Ogni anno, in tutti i venerdì di Quaresima, nel Duomo di Gallipoli, si espone alla venerazione dei fedeli, la Sacra Sindone. Questa devozione risale agli ultimi decenni del Sec. XVI.

Il Vescovo Sebastiano Quintiero Ortiz, venne nella nostra Città il 1585. Era nativo di Lascia nel Regno di Granata e volle regalare alla sua Chiesa Cattedrale questo ricordo singolare della passione di Gesù, probabilmente lavorato a Torino.

La Sindone di Gallipoli è simile all’autentica di Torino. Per questo, in essa, per le impronte miracolosamente lasciate, è possibile ricostruire nelle sue cinque fasi (flagellazione; coronazione di spine; andata al Calvario; Crocifissione e sepoltura) la Passione e la Morte di Gesù.

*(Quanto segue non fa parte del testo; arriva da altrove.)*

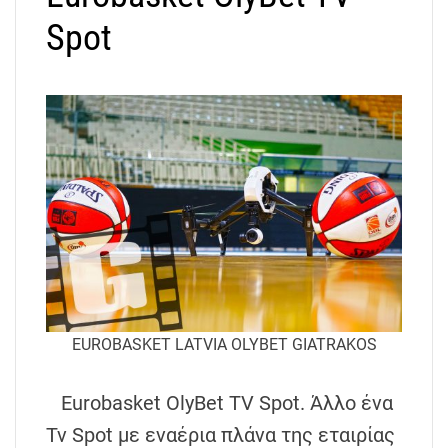
Spot
EUROBASKET LATVIA OLYBET GIATRAKOS
Eurobasket OlyBet TV Spot. Άλλο ένα
Tv Spot με εναέρια πλάνα της εταιρίας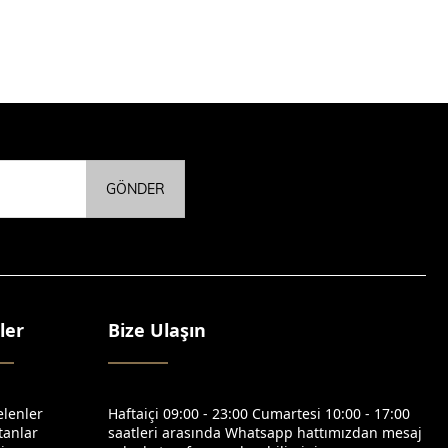
GÖNDER
ler
Bize Ulaşın
elenler
Haftaiçi 09:00 - 23:00 Cumartesi 10:00 - 17:00
tanlar
saatleri arasında Whatsapp hattımızdan mesaj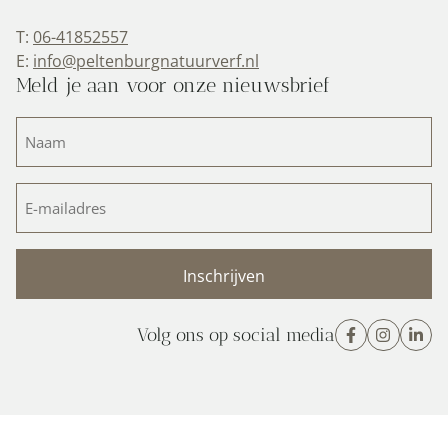
T:
06-41852557
E:
info@peltenburgnatuurverf.nl
Meld je aan voor onze nieuwsbrief
Naam
(Vereist)
E-
mailadres
(Vereist)
Volg ons op social media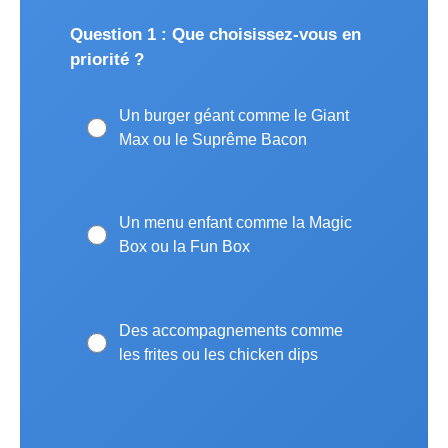
Question 1 : Que choisissez-vous en
priorité ?
Un burger géant comme le Giant
Max ou le Suprême Bacon
Un menu enfant comme la Magic
Box ou la Fun Box
Des accompagnements comme
les frites ou les chicken dips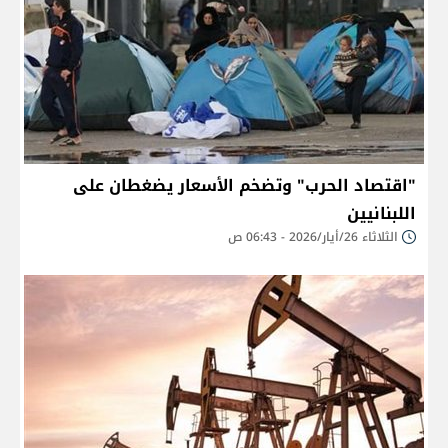
"اقتصاد الحرب" وتضخم الأسعار يضغطان على
اللبنانيين
الثلاثاء 26/أيار/2026 - 06:43 ص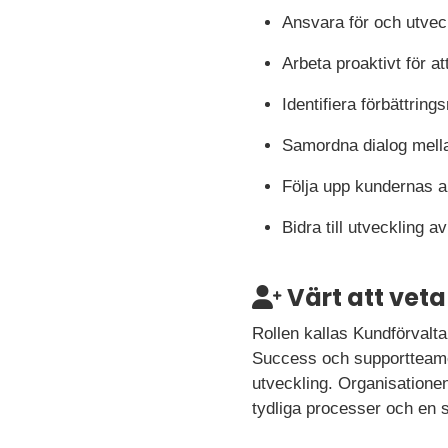
Ansvara för och utveck
Arbeta proaktivt för 
Identifiera förbättrin
Samordna dialog mella
Följa upp kundernas a
Bidra till utveckling
Värt att veta
Rollen kallas Kundförvalta
Success och supportteame
utveckling. Organisationen
tydliga processer och en s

E’ possibile cioè fotografare tutta la figura facciale e dorsale del Corpo di Gesù, con le contusioni e ferite. Dalla Sindone ce ne possiamo anche accorgere che Gesù era fisicamente un uomo dalle proporzioni straordinariamente perfette. La Sindone di Gallipoli misura in lunghezza metri 4,10; 1,4 in larghezza; mentre l’impronta di Gesù è di metri 1,78. E’ monocroma di un colore grigio – giallastro, e riproduce le tracce dell’incendio subito nel 1532 a Chambery.

Nel confezionare questa Sindone furono tenuti presenti i diversi modelli dell’epoca: la celebre miniatura sèrica di Giulio Clovio, discepolo di Raffaello, di Alberto Durer conservata a Lierre nel Belgio.

Ma perchè fosse maggiormente pregiata la Sindone che il Vescovo Ortiz fece confezionare, volle ed ottenne che fosse posata sull’autentica di Torino, esposta nella Cappella di San Lorenzo, in occasione del pellegrinaggio di San Carlo Borromeo, da Milano nel 1578.

In questa circostanza dal torinese Giovanni Testa, per ordine di Emanuele Filiberto fu eseguita una grande incisione in taglio dolce su rame, modello per la compilazione di molti altri esemplari della Sacra Sindone. Nella nostra Cattedrale, per la circostanza sopra detta, insieme alla Sacra Sindone, viene esposta alla pietà dei fedeli un’altra insigne reliquia con un pezzo del Legno della Santa Croce, custodito in un prezioso reliquiario d’argento con lo stemma del Vescovo Alessio Zelodano (1494 – 1508).